One of my favorite films of all time is Stranger Than Fiction. Aside from being madly in love with the city it's filmed in, I find the entire plot completely adorable. I particularly relate to Ana Pascal's character, a connection that's grown stronger over time. You see, when the film was released in 2006, the only baking I'd ever done was boxed mix brownies. I had no idea that flour came in different varieties and could never have foreseen that I would one day consider baking my absolute passion. Since going vegan [and eventually gluten-free], I've opened myself up to a whole world of ingredients, which means that the scene in which Harold gives Ana a box full of flours now makes me swoon more than roses.
But before that scene happens, this scene happens:
After a really awful, no good day didn't your mama ever make you milk and cookies?

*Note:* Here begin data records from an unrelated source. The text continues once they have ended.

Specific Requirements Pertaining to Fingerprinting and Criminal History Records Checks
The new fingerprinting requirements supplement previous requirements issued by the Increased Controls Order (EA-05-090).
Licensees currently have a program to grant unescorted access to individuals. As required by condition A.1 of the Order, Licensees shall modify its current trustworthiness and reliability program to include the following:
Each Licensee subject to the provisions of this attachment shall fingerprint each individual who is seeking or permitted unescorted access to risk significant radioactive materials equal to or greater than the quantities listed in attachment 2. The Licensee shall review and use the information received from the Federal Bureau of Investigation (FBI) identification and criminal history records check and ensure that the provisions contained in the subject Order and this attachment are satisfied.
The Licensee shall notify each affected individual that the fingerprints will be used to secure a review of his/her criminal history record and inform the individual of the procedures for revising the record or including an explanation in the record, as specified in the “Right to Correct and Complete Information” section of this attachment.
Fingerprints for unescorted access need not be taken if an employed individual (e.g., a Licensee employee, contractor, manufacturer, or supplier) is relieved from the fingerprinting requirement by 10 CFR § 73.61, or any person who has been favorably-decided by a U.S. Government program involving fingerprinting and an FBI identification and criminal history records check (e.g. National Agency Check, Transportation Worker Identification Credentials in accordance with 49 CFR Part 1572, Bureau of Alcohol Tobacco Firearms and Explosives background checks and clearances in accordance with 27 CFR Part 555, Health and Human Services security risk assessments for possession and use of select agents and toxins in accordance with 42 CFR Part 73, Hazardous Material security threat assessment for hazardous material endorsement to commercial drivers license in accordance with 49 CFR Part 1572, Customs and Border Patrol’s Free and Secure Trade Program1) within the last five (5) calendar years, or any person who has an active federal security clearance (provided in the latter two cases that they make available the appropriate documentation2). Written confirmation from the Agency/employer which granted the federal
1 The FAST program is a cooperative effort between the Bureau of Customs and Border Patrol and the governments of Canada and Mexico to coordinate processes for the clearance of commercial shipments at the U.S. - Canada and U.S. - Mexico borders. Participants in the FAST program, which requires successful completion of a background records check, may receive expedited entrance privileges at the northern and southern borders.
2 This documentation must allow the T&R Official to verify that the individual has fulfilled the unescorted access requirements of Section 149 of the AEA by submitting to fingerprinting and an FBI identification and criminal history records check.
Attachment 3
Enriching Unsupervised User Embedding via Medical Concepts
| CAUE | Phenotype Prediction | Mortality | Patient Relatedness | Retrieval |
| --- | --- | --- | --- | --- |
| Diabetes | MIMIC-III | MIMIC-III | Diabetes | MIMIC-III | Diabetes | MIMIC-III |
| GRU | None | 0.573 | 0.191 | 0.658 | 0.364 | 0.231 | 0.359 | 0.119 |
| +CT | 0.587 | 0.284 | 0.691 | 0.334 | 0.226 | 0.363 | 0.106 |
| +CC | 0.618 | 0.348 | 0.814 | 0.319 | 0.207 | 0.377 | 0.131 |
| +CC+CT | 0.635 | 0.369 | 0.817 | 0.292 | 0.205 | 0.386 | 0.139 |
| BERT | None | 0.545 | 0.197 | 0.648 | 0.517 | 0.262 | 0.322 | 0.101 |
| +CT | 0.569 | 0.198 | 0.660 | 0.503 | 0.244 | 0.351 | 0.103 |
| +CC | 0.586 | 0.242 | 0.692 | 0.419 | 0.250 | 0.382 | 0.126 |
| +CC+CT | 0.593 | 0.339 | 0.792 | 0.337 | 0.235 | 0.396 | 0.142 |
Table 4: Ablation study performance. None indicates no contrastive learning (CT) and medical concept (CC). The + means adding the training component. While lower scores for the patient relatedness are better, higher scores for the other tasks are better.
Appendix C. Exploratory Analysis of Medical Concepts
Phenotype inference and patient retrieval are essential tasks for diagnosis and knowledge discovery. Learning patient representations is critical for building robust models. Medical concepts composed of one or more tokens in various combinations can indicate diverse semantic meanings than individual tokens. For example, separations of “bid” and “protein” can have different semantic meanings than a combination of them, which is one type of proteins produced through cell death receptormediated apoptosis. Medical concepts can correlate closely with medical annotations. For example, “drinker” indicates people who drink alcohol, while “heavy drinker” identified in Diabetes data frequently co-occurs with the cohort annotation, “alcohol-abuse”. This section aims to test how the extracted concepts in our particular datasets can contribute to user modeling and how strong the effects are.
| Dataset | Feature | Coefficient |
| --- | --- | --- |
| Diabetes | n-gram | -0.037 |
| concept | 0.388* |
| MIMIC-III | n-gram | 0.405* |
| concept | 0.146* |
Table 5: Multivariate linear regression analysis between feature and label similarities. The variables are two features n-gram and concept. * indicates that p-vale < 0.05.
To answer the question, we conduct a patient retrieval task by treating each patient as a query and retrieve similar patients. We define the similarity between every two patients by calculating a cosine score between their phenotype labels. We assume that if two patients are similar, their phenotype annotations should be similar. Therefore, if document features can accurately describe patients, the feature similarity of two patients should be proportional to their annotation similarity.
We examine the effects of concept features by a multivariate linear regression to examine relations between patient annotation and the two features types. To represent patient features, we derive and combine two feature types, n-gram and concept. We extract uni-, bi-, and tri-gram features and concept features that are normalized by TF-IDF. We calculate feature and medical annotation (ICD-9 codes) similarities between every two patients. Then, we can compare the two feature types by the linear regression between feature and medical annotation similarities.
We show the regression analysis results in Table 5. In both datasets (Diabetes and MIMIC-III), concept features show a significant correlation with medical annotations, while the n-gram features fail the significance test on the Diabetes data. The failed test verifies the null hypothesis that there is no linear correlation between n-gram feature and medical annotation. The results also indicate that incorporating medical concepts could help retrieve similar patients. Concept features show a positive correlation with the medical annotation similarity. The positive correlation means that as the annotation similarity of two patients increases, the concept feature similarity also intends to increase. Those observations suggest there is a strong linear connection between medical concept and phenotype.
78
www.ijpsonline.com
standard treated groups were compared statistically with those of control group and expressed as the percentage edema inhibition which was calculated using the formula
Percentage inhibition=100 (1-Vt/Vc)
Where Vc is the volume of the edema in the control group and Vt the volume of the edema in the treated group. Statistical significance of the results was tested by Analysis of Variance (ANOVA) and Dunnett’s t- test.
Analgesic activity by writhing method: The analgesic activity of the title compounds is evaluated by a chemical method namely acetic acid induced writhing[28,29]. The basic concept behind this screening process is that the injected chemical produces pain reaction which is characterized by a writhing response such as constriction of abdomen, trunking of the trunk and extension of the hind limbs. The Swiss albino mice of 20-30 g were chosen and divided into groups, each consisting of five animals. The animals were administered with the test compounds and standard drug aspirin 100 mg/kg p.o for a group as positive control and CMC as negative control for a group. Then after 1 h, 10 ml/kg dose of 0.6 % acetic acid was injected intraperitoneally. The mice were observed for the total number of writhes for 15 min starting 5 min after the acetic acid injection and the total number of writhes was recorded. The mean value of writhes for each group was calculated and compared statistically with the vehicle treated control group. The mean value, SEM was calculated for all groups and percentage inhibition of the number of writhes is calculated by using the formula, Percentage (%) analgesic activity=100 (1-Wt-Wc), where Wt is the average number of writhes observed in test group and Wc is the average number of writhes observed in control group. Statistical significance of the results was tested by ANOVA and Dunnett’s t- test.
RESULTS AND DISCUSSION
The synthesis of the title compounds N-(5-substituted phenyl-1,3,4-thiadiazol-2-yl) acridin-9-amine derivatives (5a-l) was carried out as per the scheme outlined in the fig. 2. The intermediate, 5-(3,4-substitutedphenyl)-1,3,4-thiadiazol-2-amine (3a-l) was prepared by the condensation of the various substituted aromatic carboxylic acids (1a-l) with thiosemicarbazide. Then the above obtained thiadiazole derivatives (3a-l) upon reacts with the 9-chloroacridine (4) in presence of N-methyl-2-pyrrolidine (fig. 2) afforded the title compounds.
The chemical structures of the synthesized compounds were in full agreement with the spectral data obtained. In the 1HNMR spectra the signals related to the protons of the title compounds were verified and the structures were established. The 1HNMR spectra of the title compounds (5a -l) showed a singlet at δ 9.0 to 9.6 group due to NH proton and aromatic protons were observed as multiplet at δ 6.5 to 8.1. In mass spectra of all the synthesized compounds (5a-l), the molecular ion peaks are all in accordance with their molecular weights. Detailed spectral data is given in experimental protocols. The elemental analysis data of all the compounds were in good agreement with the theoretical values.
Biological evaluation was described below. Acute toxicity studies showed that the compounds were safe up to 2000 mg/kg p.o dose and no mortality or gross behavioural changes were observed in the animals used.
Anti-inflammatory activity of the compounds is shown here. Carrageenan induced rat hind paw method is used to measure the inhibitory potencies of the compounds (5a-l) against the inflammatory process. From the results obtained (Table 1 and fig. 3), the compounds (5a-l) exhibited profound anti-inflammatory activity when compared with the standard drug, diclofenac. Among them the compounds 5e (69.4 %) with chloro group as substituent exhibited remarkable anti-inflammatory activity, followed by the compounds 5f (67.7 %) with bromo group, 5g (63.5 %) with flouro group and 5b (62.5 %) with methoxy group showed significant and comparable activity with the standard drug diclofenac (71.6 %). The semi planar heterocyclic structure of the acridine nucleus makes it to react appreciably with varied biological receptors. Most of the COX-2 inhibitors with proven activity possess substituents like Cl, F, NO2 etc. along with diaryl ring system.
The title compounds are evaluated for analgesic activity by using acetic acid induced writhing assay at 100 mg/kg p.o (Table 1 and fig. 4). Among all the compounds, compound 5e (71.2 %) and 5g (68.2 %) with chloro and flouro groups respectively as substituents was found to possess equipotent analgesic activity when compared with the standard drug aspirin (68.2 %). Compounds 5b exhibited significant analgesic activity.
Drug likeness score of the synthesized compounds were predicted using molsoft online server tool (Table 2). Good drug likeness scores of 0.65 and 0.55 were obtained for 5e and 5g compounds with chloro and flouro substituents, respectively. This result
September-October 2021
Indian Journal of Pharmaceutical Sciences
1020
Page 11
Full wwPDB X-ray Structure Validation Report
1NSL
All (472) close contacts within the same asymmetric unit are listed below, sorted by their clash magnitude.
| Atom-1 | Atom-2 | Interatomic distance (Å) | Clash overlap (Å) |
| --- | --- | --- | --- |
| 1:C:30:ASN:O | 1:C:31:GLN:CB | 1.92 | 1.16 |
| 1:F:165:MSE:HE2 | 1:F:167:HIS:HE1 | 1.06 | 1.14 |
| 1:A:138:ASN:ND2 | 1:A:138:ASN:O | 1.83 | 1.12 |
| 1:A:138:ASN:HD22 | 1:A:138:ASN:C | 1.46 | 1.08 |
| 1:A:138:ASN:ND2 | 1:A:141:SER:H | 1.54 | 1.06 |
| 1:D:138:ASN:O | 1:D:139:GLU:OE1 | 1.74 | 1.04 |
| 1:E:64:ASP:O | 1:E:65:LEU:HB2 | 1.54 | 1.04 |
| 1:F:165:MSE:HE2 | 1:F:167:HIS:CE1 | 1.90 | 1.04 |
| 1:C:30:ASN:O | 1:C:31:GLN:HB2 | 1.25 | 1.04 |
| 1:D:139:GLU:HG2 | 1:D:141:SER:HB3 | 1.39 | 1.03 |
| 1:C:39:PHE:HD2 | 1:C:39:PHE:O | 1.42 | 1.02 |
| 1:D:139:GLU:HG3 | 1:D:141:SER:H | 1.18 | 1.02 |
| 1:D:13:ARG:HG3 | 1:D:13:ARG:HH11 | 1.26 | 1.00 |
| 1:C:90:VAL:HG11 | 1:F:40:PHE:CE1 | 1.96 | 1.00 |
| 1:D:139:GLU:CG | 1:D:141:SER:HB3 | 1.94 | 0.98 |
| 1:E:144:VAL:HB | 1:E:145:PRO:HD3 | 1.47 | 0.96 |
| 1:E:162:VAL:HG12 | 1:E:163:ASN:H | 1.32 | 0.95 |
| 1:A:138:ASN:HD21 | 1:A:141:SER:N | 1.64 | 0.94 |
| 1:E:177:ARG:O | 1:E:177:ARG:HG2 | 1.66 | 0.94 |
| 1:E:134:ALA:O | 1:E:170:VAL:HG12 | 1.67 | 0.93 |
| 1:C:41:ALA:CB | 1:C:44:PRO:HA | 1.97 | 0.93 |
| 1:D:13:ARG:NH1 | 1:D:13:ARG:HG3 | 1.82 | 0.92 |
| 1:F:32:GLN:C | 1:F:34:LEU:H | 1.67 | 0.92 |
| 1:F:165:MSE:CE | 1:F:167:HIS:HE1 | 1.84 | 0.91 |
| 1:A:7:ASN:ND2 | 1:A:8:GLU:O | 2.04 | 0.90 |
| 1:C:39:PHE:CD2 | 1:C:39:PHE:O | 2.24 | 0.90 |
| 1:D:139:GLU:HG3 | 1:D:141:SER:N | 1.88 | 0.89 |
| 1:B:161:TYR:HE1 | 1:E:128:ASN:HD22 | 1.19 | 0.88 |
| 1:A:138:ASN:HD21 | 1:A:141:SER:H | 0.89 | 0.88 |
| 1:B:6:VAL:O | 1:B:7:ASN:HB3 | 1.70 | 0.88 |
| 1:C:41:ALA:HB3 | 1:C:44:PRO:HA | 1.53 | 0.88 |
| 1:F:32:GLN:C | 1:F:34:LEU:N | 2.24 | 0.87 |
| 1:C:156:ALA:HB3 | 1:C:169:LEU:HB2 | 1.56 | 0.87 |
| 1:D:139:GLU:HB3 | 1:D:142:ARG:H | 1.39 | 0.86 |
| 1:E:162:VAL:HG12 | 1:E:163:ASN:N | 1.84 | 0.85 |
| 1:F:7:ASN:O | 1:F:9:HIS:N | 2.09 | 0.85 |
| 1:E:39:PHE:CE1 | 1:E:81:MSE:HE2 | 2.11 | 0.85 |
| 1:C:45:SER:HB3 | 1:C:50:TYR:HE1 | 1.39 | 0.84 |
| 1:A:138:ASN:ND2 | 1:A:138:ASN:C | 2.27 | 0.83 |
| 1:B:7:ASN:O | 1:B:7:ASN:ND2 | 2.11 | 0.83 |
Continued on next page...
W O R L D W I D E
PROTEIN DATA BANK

I think of that line anytime I'm craving warm & gooey cookies straight from the oven. The only problem is, it's hard to eat gluten-free cookies straight from the oven. They tend to need a bit of time to cool and set up, otherwise they simply fall apart before they reach your mouth. Not to mention the fact that it's only the first 2 or 3 cookies from a batch that can be consumed in their warm and gooey state. After that, you're simply left with the fully cooled, properly set up remainder of the batch...still delicious, but more satisfying for the tea-dunking variety of cookie cravings.
That's why I was so excited to stumble upon Topped With Cinnamon's single-serving cookie recipe. Since these cookies are prepared & served in ramekins, it no longer matters whether or not the gluten-free version has cooled and set. And because they're individual servings, you're always guaranteed that fresh-from-the-oven gooeyness.
Serving Tip: I recommend serving these with a glass of So Delicious coconut milk. I'm not usually a huge fan of pouring myself a big ole glass of vegan milk alternative, but in this case, the combination is absolutely divine. I crave it.
So, after a really awful, no good day have some [coconut] milk & [vegan] cookies.
1 1/2 tsp coconut oil, melted [+ more as needed to achieve desired dough texture] 1 tbsp coconut sugar 1 tbsp maple syrup 1/4 tsp vanilla [feel free to over pour ;)] 1/8 tsp sea salt + more for sprinkling 1/8 tsp baking powder 2 tbsp all-purpose gluten-free flour 1-2 tbsp Enjoy Life chocolate chips
In a small bowl, combine everything but the chocolate chips & stir until thick & doughy.* *If dough appears slightly flaky, add up to another tsp of coconut oil to moisten. Fold in chocolate chips & smooth into an oven-safe ramekin [I used a creme brulee dish]. Top with a sprinkling of salt for extra flavor. Bake at 35oF for 7-10 minutes, or until golden brown. Serve with coconut milk & eat it hot, straight from the dish.